WHAT TO WORK ON:
1. In the blog post on Germanium detectors, why are the lab's detectors of different models, shapes and sizes even though they all perform the same task?
2. Pick up the blog post on Germanium detectors and keep writing it from its last sentence onward.

DOCUMENT EXTRACT:
Content starts
Monday, November 4, 2019

Fall Semester Lab managing: Learning to babysit 4 temperamental Germanium Detectors

Hello adoring Geomorph Blog fans! 


This is Monica, checking in with my main project for the semester which is lab managing for our Research Advisor, Amanda. While she’s gone in China, I’ve been taking on some of the on-site lab responsibilities, which mostly involves running meetings and keeping an eye on the lab equipment and spaces. This post is a behind the scenes look into running a lab, and will mostly give y’all a sense of some of the equipment behind the work that we do.
The largest change from past semesters to this semester is that we finally have all four of our Germanium detectors operational, largely thanks to some stellar technicians at Canberra. Our system is interesting because it was pieced together gradually, instead of being purchased all at once. Since a lot of our equipment was bought from labs around the country, it is in different models, shapes and sizes while all performing the same detecting task. I’ve definitely had some hilarious calls with the technicians where they have to pull out a special guide for the more “analog equipment”.

Our HVP Supplies show the analog vs. digital charm:

Our detectors are a combination of vertical dipstick and horizontal dipstick, which basically means that the long pole that is the detector either conducts measurements on a table with the end sticking into a dewar of Liquid Nitrogen below, or the dewar and the detector sit horizontally to one another. 

  
Top: horizontal dipstick, Bottom: vertical dipstick

The original detector, Harbin, has its own independent high voltage power supply and multi-channel analyzer, which I had largely taken for granted as very simple in my first three years in the lab. The other three use a system that is a combination of amplifiers, high voltage power supplies, and a multiport channel analyzer all in slightly different boxes that are pinned into one large box. While this system does involve needing to remember each of the unique high voltage power levels that apply to each detector, it is fantastic in that it breaks out in more detail the components that are needed to run each detector. The high voltage power supply is unique to the electronics of each detector and the amplifiers must be set to the exact setting where their analysis lines up with the peaks of the isotopic measurements that we are collecting.
Content ends
[Items from a dataset]
Content starts
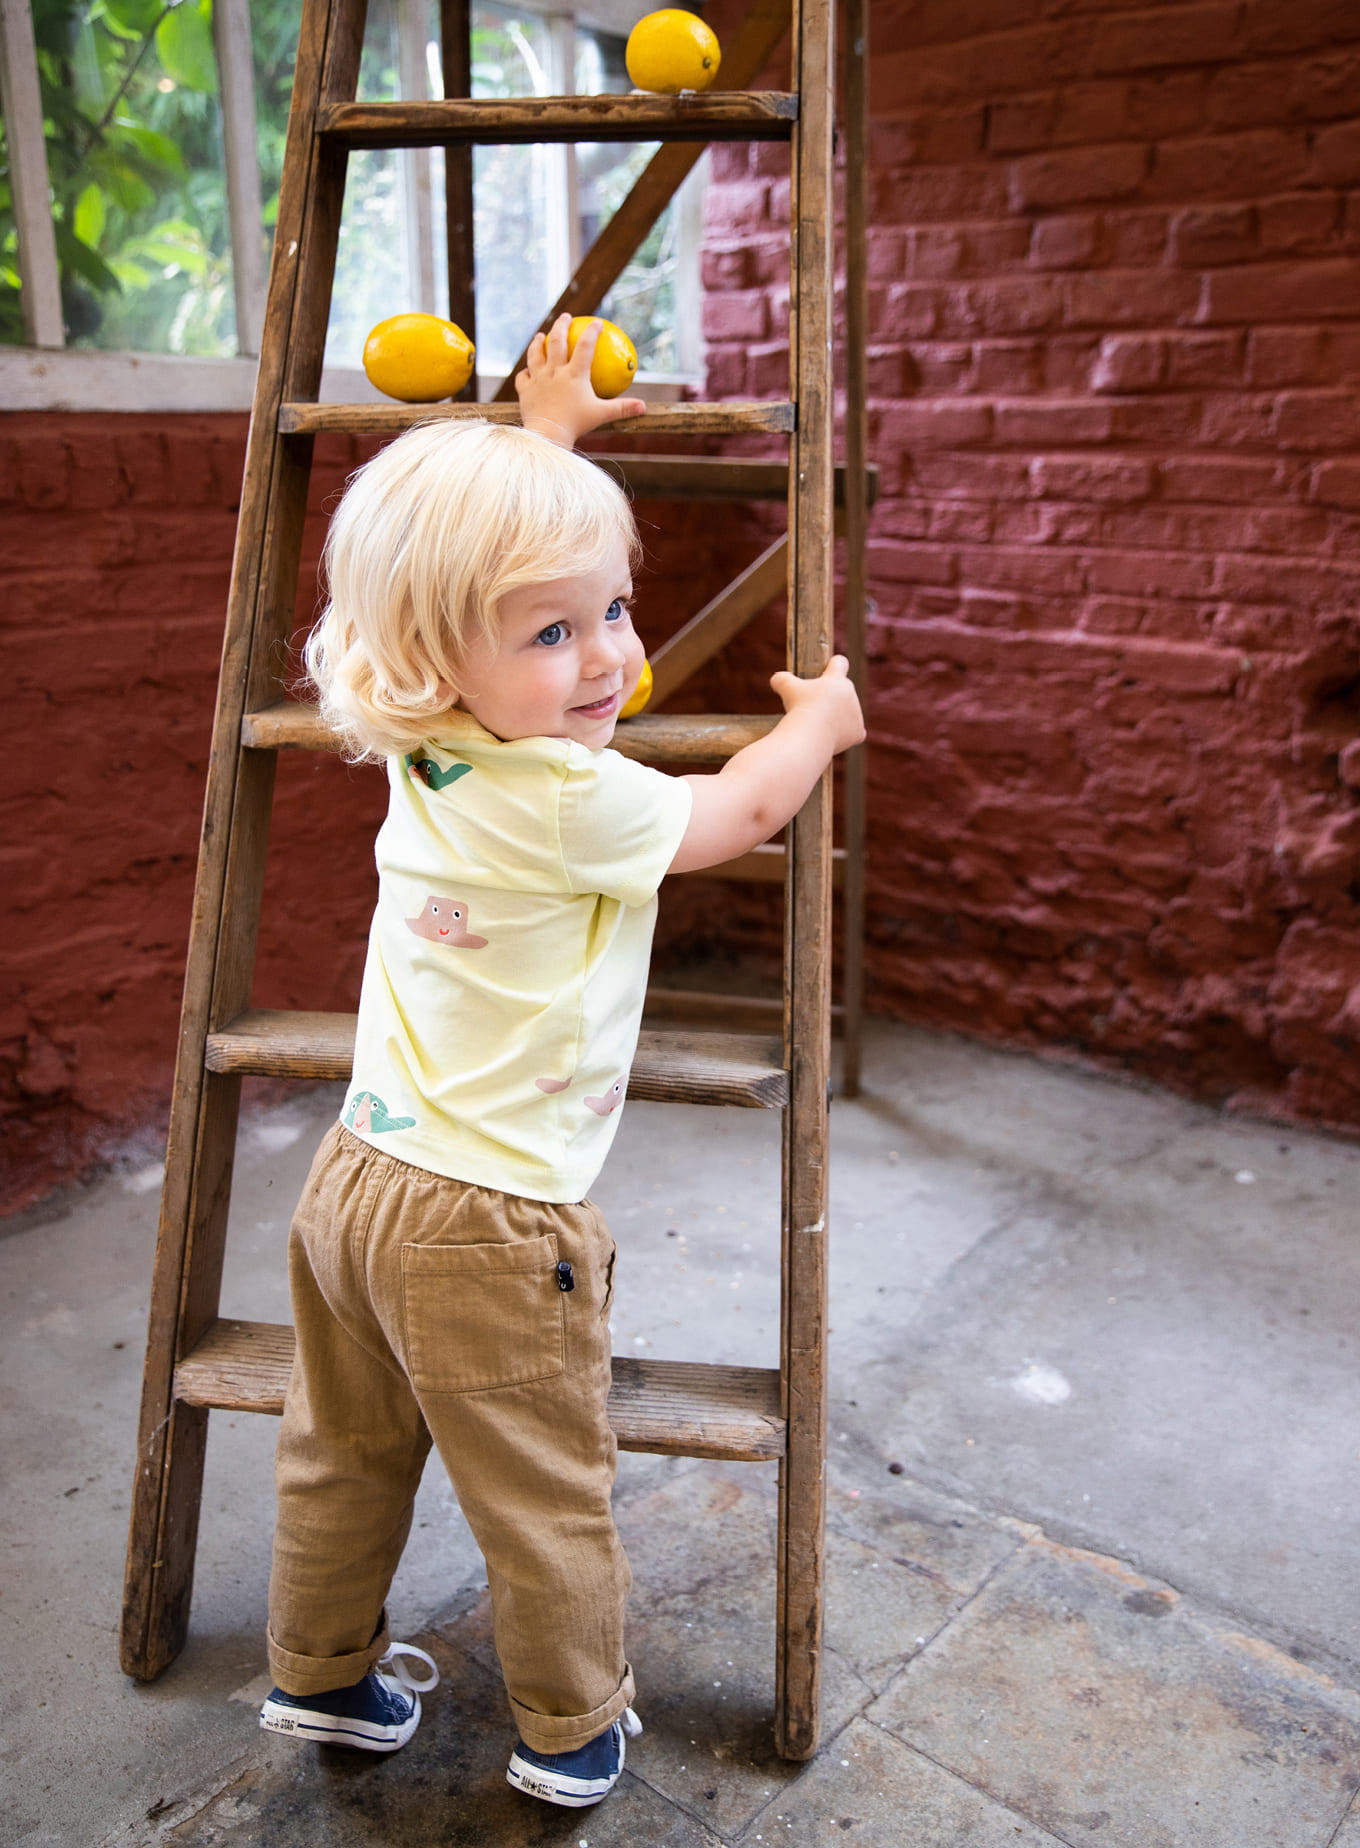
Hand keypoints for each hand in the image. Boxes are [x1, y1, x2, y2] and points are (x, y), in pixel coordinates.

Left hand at [515, 313, 646, 447]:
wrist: (548, 435)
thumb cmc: (577, 424)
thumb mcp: (601, 415)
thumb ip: (622, 408)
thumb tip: (643, 407)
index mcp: (574, 374)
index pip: (585, 346)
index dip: (592, 332)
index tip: (597, 322)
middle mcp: (555, 371)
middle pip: (557, 341)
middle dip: (561, 325)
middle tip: (566, 317)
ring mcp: (538, 379)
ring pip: (535, 354)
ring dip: (538, 343)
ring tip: (540, 336)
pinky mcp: (525, 390)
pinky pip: (523, 377)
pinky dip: (526, 373)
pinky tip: (527, 371)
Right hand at [769, 655, 865, 754]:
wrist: (810, 734)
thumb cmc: (799, 708)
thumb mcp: (786, 688)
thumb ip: (782, 679)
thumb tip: (776, 679)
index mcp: (836, 679)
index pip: (840, 663)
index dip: (834, 665)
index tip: (828, 669)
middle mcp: (850, 693)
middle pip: (843, 691)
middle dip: (832, 697)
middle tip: (815, 707)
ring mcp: (856, 713)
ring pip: (848, 713)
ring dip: (838, 716)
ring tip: (819, 725)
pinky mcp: (859, 732)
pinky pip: (855, 732)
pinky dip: (846, 735)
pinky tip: (833, 736)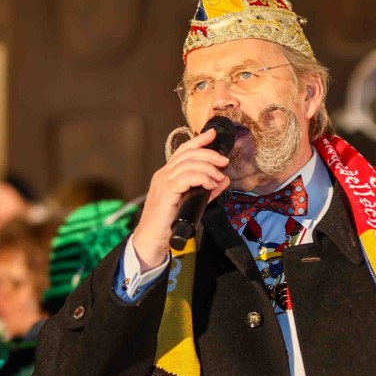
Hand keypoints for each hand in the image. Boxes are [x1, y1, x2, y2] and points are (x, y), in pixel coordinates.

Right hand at [128, 128, 230, 270]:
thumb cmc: (168, 224)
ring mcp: (163, 182)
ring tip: (218, 178)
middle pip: (188, 154)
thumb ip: (206, 190)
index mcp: (166, 175)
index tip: (212, 135)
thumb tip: (224, 180)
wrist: (152, 240)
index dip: (198, 140)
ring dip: (209, 169)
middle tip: (224, 161)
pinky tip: (210, 185)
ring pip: (189, 164)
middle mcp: (163, 174)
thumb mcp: (191, 202)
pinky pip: (187, 177)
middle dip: (209, 154)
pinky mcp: (167, 192)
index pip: (183, 151)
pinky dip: (202, 178)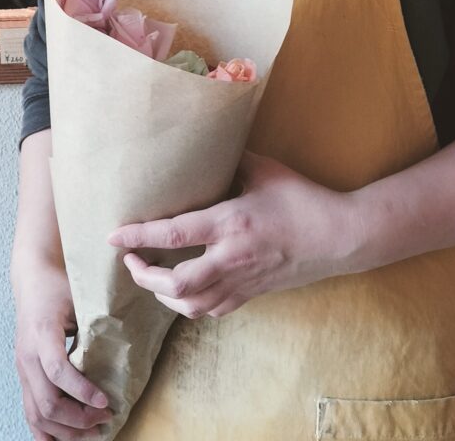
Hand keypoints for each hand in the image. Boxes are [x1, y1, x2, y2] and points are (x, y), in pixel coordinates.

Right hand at [14, 261, 112, 439]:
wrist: (32, 278)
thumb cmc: (58, 285)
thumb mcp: (78, 298)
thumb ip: (93, 326)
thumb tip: (120, 355)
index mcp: (42, 332)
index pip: (57, 371)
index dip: (82, 392)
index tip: (105, 401)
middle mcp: (27, 355)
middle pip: (47, 402)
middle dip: (78, 419)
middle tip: (106, 418)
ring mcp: (22, 368)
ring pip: (37, 414)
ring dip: (65, 431)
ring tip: (93, 432)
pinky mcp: (23, 375)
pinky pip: (29, 412)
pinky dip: (45, 431)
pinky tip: (63, 440)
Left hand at [107, 152, 358, 318]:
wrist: (340, 237)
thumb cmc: (302, 198)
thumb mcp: (263, 169)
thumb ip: (230, 159)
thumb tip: (203, 145)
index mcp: (230, 223)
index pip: (173, 234)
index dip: (138, 236)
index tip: (113, 236)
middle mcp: (231, 258)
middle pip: (175, 283)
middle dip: (143, 276)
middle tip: (129, 260)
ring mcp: (242, 281)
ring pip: (191, 304)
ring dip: (163, 295)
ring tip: (149, 277)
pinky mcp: (253, 294)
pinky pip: (213, 310)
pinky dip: (190, 305)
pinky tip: (183, 291)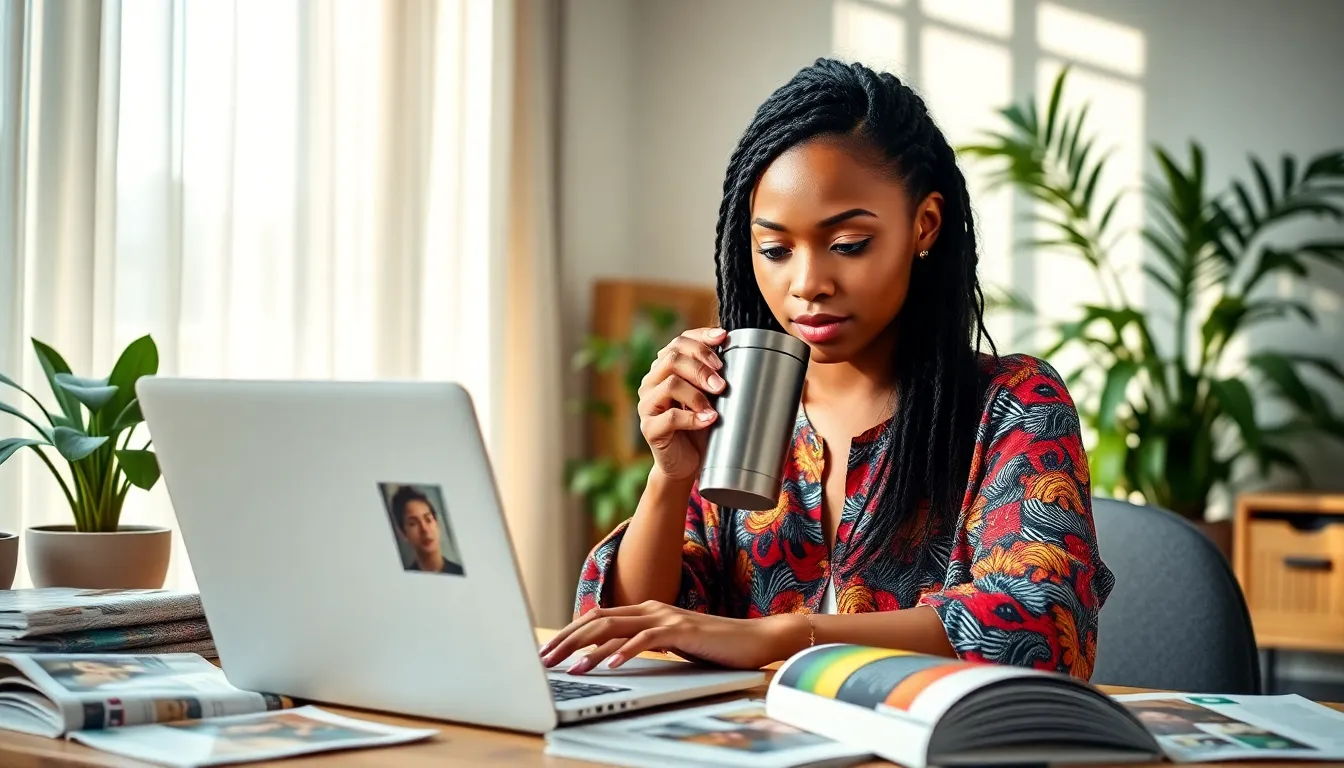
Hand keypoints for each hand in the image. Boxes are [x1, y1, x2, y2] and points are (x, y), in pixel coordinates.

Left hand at [537, 601, 807, 674]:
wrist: (753, 639)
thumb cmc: (713, 645)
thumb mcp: (670, 643)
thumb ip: (644, 643)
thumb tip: (612, 656)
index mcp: (646, 610)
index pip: (598, 618)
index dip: (570, 633)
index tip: (549, 650)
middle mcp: (651, 609)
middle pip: (598, 620)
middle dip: (568, 640)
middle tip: (545, 659)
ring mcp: (666, 617)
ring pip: (616, 628)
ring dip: (589, 649)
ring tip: (570, 667)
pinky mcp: (682, 630)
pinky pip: (647, 639)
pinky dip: (627, 651)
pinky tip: (612, 665)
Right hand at [638, 327, 727, 481]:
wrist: (688, 463)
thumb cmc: (701, 426)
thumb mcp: (710, 396)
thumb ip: (715, 375)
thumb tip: (737, 352)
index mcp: (665, 369)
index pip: (679, 341)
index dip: (701, 338)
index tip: (723, 340)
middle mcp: (651, 382)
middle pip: (672, 358)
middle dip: (701, 367)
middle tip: (722, 384)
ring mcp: (648, 405)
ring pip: (670, 384)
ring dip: (698, 393)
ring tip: (715, 406)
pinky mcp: (650, 428)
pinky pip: (670, 417)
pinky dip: (693, 418)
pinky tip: (709, 420)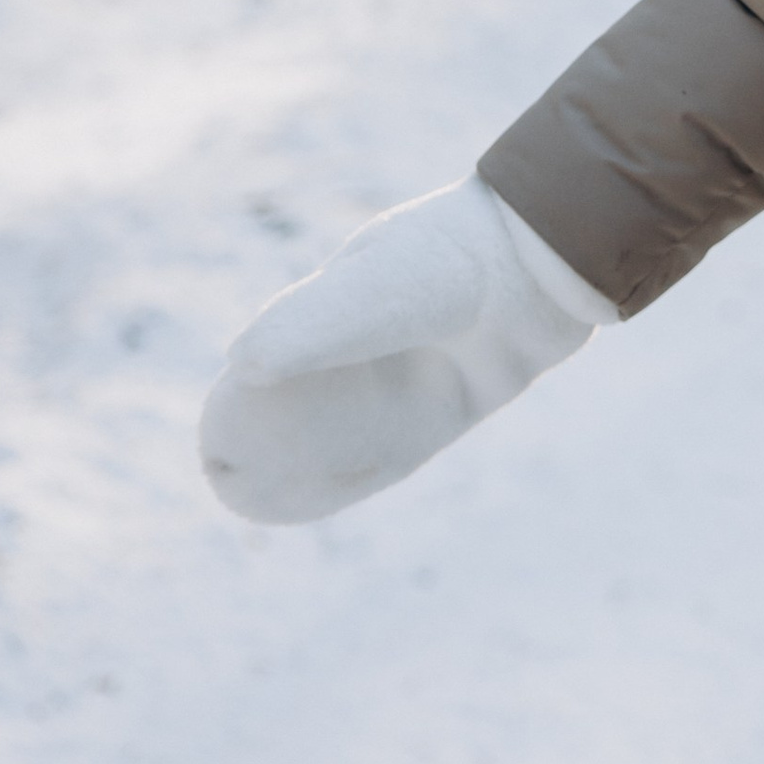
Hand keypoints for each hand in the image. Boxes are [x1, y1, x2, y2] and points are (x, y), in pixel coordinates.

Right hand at [200, 177, 615, 525]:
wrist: (545, 263)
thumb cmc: (452, 264)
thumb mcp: (375, 292)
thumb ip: (312, 325)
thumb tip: (242, 363)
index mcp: (343, 298)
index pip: (276, 354)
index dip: (244, 399)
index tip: (218, 440)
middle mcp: (375, 336)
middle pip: (308, 398)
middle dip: (271, 437)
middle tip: (231, 483)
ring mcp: (415, 370)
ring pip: (348, 430)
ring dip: (310, 463)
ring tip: (261, 500)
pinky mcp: (455, 401)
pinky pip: (397, 446)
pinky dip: (359, 472)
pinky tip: (325, 498)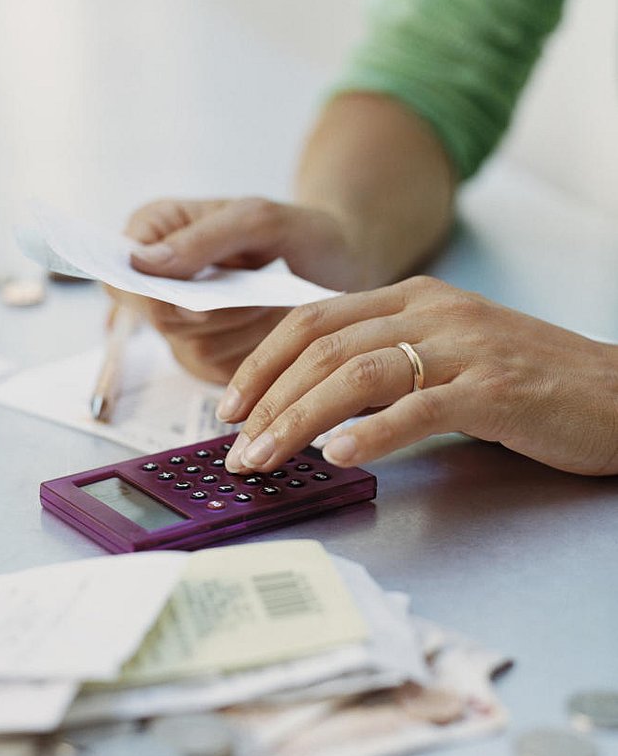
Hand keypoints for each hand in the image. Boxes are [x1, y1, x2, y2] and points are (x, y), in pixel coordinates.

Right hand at [110, 197, 358, 383]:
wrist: (339, 263)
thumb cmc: (300, 230)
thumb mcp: (259, 219)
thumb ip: (202, 238)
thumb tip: (142, 263)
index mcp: (154, 231)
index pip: (119, 277)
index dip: (150, 297)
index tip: (197, 300)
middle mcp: (158, 280)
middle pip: (158, 320)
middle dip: (214, 312)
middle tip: (259, 292)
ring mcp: (181, 323)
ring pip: (191, 349)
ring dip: (241, 330)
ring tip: (271, 300)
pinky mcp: (207, 356)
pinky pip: (219, 370)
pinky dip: (254, 351)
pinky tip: (273, 324)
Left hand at [216, 275, 617, 476]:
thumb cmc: (526, 381)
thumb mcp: (446, 354)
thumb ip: (384, 361)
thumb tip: (311, 399)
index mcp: (415, 298)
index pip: (314, 320)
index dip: (261, 362)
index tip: (229, 405)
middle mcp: (434, 312)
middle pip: (323, 346)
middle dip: (267, 398)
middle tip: (236, 445)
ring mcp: (466, 347)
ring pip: (358, 373)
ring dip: (299, 419)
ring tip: (265, 457)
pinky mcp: (495, 390)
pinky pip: (419, 408)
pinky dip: (371, 433)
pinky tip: (339, 456)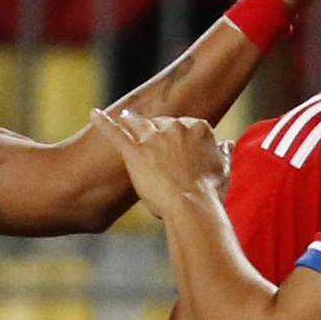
Content ends
ANSWERS TO THE TASKS:
1. The lab's system was assembled gradually rather than bought all at once. Much of the equipment was purchased from labs around the country, so the detectors came in different models, shapes and sizes while all doing the same detecting work.

2.
Above: the components that supply the proper voltage for each detector are on the top of the array, with the bottom row amplifying and tuning the signals from the detectors for input into the 4-detector multiport.

Being able to see the components of the electronics broken out was enormously helpful in understanding the hardware required to take isotopic measurements, and the relationship between the tuning of the detectors and the results that we get afterward when we analyze the curves produced by each sample. At a time when we are running so many interesting projects and samples, knowing that the detectors are functioning efficiently is critical to our results, and I’m thankful to play a part in that!
Stay tuned for more lab updates!

-Monica

Above: Soufriere and I have reached an understanding about troubleshooting some minor issues with her energy curves and agreed to be chill for now, further calibration on the horizon.